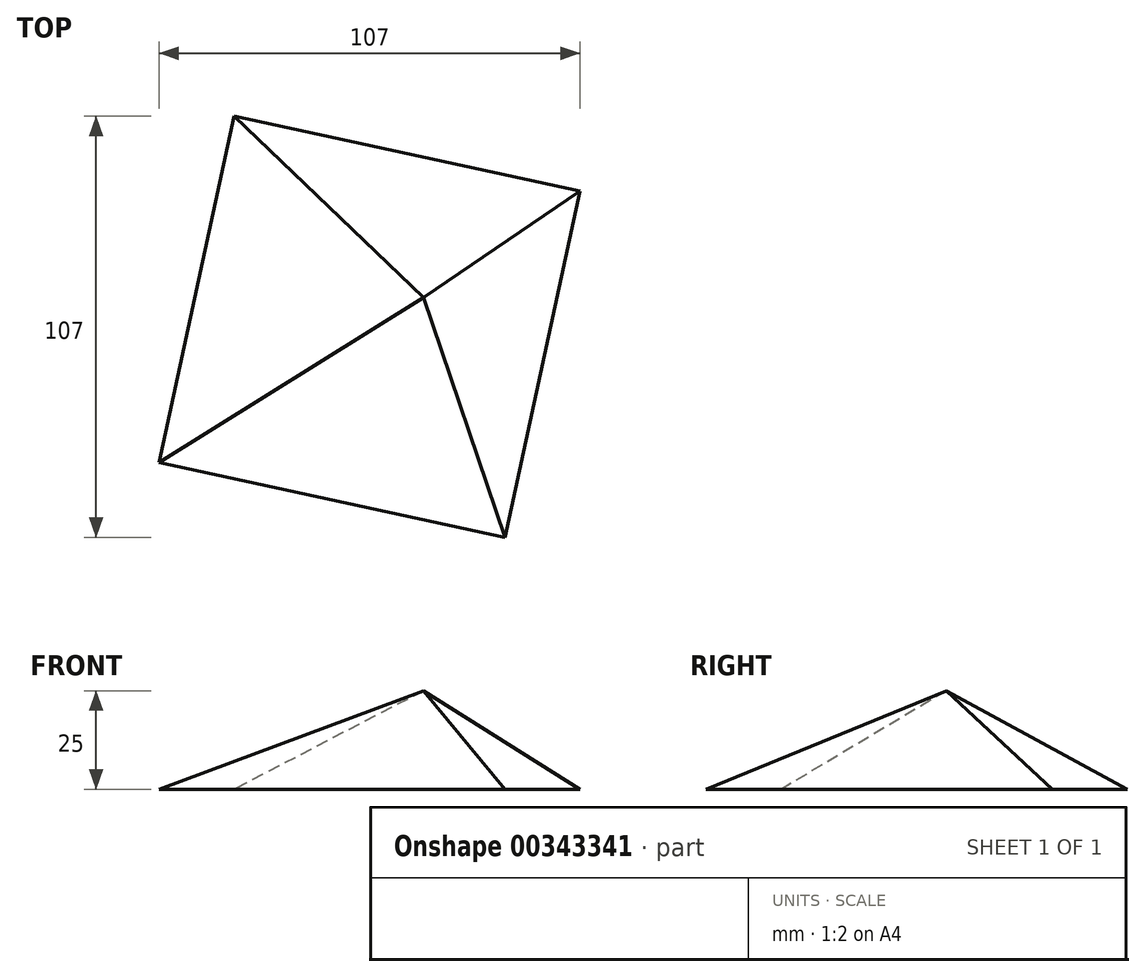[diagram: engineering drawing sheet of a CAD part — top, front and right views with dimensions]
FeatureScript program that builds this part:
annotation { "Feature Type Name" : "Feature", "Feature Type Description" : "" }
export const myFeature = defineFeature(function(context is Context, id is Id, definition is map)
    precondition{}
    {
        {
            var Q0;
            Q0=qCreatedBy(makeId("Top.planeOp"),FACE);
            var sketch = newSketch(context, id + "F0", { "sketchPlane" : qUnion([Q0])});
            skCircle(sketch, "E0.cCircle", {"center": v(0, 0) * mm, "radius": 63.62 * mm, "construction": true});
            skLineSegment(sketch, "E0.0", {"start": v(-34.43, 53.5) * mm, "end": v(53.5, 34.43) * mm});
            skLineSegment(sketch, "E0.1", {"start": v(53.5, 34.43) * mm, "end": v(34.43, -53.5) * mm});
            skLineSegment(sketch, "E0.2", {"start": v(34.43, -53.5) * mm, "end": v(-53.5, -34.43) * mm});
            skLineSegment(sketch, "E0.3", {"start": v(-53.5, -34.43) * mm, "end": v(-34.43, 53.5) * mm});
            skSolve(sketch);
        }
        {
            var Q0;
            Q0=qCreatedBy(makeId("Top.planeOp"),FACE);
            cPlane(context, id + "F1", {"entities" : qUnion([Q0]), "cplaneType" : CPlaneType.OFFSET, "offset" : 25 * mm, "width" : 150 * mm, "height" : 150 * mm});
        }
        {
            var Q0;
            Q0=qCreatedBy(id+"F1.planeOp",FACE);
            var sketch = newSketch(context, id + "F2", { "sketchPlane" : qUnion([Q0])});
            skLineSegment(sketch, "E1.bottom", {"start": v(-29.65, -29.02) * mm, "end": v(57, -29.02) * mm});
            skLineSegment(sketch, "E1.top", {"start": v(-29.65, 44) * mm, "end": v(57, 44) * mm});
            skLineSegment(sketch, "E1.left", {"start": v(-29.65, -29.02) * mm, "end": v(-29.65, 44) * mm});
            skLineSegment(sketch, "E1.right", {"start": v(57, -29.02) * mm, "end": v(57, 44) * mm});
            skPoint(sketch, "E1.middle", {"position": v(13.67, 7.49) * mm});
            skSolve(sketch);
        }
        {
            var Q0;
            Q0=sQuery(id+"F2.wireOp",VERTEX,"E1.middle");
            var Q1;
            Q1=makeQuery(id+"F0.imprint","IMPRINT",FACE,{"disambiguationData":[TD([[makeQuery(id+"F0.imprint","IMPRINT",EDGE,{"derivedFrom":sQuery(id+"F0.wireOp",EDGE,"E0.0")}),-1.0]])]});
            loft(context, id + "F3", {"sheetProfilesArray" : [{ "sheetProfileEntities" : qUnion([Q0]) }, { "sheetProfileEntities" : qUnion([Q1]) }]});
        }
    });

*Exercise brief:*
Convert the lines from the start of the rows above through the line that contains "cPlane(context, id +", inclusive, into a Markdown table with the columns Line No. and Content, skipping blank lines. Leave the pictures out of the answer.

*Output below:*
| Line No. | Content |
|---|---|
| 1 | [diagram: engineering drawing sheet of a CAD part — top, front and right views with dimensions] |
| 2 | FeatureScript program that builds this part: |
| 3 | annotation { "Feature Type Name" : "Feature", "Feature Type Description" : "" } |
| 4 | export const myFeature = defineFeature(function(context is Context, id is Id, definition is map) |
| 5 |     precondition{} |
| 6 |     { |
| 7 |         { |
| 8 |             var Q0; |
| 9 |             Q0=qCreatedBy(makeId("Top.planeOp"),FACE); |
| 10 |             var sketch = newSketch(context, id + "F0", { "sketchPlane" : qUnion([Q0])}); |
| 11 |             skCircle(sketch, "E0.cCircle", {"center": v(0, 0) * mm, "radius": 63.62 * mm, "construction": true}); |
| 12 |             skLineSegment(sketch, "E0.0", {"start": v(-34.43, 53.5) * mm, "end": v(53.5, 34.43) * mm}); |
| 13 |             skLineSegment(sketch, "E0.1", {"start": v(53.5, 34.43) * mm, "end": v(34.43, -53.5) * mm}); |
| 14 |             skLineSegment(sketch, "E0.2", {"start": v(34.43, -53.5) * mm, "end": v(-53.5, -34.43) * mm}); |
| 15 |             skLineSegment(sketch, "E0.3", {"start": v(-53.5, -34.43) * mm, "end": v(-34.43, 53.5) * mm}); |
| 16 |             skSolve(sketch); |
| 17 |         } |
| 18 |         { |
| 19 |             var Q0; |
| 20 |             Q0=qCreatedBy(makeId("Top.planeOp"),FACE); |
| 21 |             cPlane(context, id + "F1", {"entities" : qUnion([Q0]), "cplaneType" : CPlaneType.OFFSET, "offset" : 25 * mm, "width" : 150 * mm, "height" : 150 * mm}); |